How To Identify A Failing Compressor In Your Central Air Conditioning System

Your air conditioner has kept your home cool and comfortable for the past several summer seasons. However, you're now starting to experience several problems with your air conditioning system that you suspect are being caused by your compressor. Although, your lack of formal knowledge pertaining to cooling systems has kept you second guessing. If your air conditioner is suffering from these problems, then you can be certain your compressor needs to be repaired or replaced.

How Your Compressor Works

Your compressor works in tandem with your unit's condenser. As refrigerant is pumped through your air conditioning system, your compressor pressurizes the refrigerant. While under pressure, your refrigerant's temperature rises—which may seem counterproductive. However, if your refrigerant is not pressurized and heated, then your evaporator coil and several other components of your air conditioner can freeze, crack, and leak refrigerant.

Hard Starts

Similarly to your car or truck, your air conditioning unit can suffer from hard starts. A hard start occurs when your outdoor unit rumbles violently and creates excessive noise upon activation.

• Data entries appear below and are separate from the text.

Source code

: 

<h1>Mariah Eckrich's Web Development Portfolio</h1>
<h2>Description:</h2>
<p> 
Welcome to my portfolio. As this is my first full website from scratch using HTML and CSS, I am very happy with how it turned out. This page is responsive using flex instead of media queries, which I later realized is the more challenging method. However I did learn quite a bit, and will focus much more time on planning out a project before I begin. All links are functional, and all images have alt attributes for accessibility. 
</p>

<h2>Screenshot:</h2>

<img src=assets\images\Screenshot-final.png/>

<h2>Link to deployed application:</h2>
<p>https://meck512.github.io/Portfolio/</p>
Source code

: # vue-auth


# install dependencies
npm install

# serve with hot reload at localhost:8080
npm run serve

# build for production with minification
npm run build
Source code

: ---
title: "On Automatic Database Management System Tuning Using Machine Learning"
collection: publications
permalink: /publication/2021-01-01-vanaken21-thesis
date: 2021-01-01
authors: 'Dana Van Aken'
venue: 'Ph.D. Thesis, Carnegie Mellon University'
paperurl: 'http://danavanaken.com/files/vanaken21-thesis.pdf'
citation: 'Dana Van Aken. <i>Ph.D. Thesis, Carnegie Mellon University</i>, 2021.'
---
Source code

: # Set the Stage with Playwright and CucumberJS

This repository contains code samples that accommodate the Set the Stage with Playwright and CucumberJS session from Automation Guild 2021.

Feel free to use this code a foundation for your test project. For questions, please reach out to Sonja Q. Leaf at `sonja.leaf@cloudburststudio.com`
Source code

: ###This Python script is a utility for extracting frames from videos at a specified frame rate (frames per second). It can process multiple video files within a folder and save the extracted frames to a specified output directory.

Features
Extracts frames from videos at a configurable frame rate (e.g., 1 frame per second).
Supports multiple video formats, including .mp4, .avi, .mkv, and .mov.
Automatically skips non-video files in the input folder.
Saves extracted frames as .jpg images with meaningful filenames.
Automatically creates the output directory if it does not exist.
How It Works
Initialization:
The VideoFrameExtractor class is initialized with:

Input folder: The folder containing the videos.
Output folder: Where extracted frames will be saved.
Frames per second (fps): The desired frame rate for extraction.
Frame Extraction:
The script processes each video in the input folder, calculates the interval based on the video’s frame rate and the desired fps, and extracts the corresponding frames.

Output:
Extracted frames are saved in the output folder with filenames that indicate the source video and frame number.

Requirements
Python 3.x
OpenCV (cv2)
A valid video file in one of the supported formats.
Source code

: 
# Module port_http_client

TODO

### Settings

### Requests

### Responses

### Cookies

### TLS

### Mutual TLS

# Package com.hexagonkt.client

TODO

There are a number of reasons why your system may be hard starting—and they all occur as the result of a compressor problem. The most common reason for hard starts is a seized or failing compressor motor. Your compressor's motor is tasked with pumping the piston that pressurizes your refrigerant. When this motor begins to fail, your outdoor unit will produce a constant humming noise while your system is active.

If your system is controlled by a programmable thermostat, then another problem that may be causing your hard starting issues is high pressure. After your cooling system has been active for a period of time, pressure accumulates inside your compressor and refrigerant lines. This increased pressure throughout your system can make it extremely difficult for an aging compressor to power back on if the system is shut off and reactivated by your thermostat.

Depending on the condition of your compressor's components, your system may fail to produce cool air if your compressor is unable to start while your system is pressurized. One way to work around this issue is to manually deactivate your system until its internal pressure is alleviated. However, this is not a permanent solution—your compressor will still require repair or replacement to fix this issue.

Tripped Circuits or Blown Fuses

The heat produced by your compressor can cause serious damage to its wiring over the course of several years. When the wiring inside your compressor becomes warped, burnt, or completely destroyed, its shielding will fail. As a result, frayed wiring will make contact with metal components inside your compressor and increase the resistance (or ohm rating) of the wiring.

When this happens, the circuit breaker or fuse that is responsible for handling the electrical load of your air conditioning system will be tripped or blown, respectively. This problem can be fixed by repairing the wire connections inside your compressor.

However, if your compressor has been tripping your circuit breakers or blowing your fuses multiple times, then it's likely the wiring and electrical connections inside your compressor have fallen beyond the point of repair. The current flowing through your compressor wiring can cause the wiring to burn or fuse with metal components inside your compressor.

If your system is suffering from these symptoms, then don't let them continue. If you continue using your air conditioner while these problems are present, you risk causing further damage to your cooling system—which will only increase your repair costs. Hire your local HVAC technician as soon as these problems arise to ensure that you can minimize your repair costs and have your system working flawlessly in time for the upcoming summer heat waves.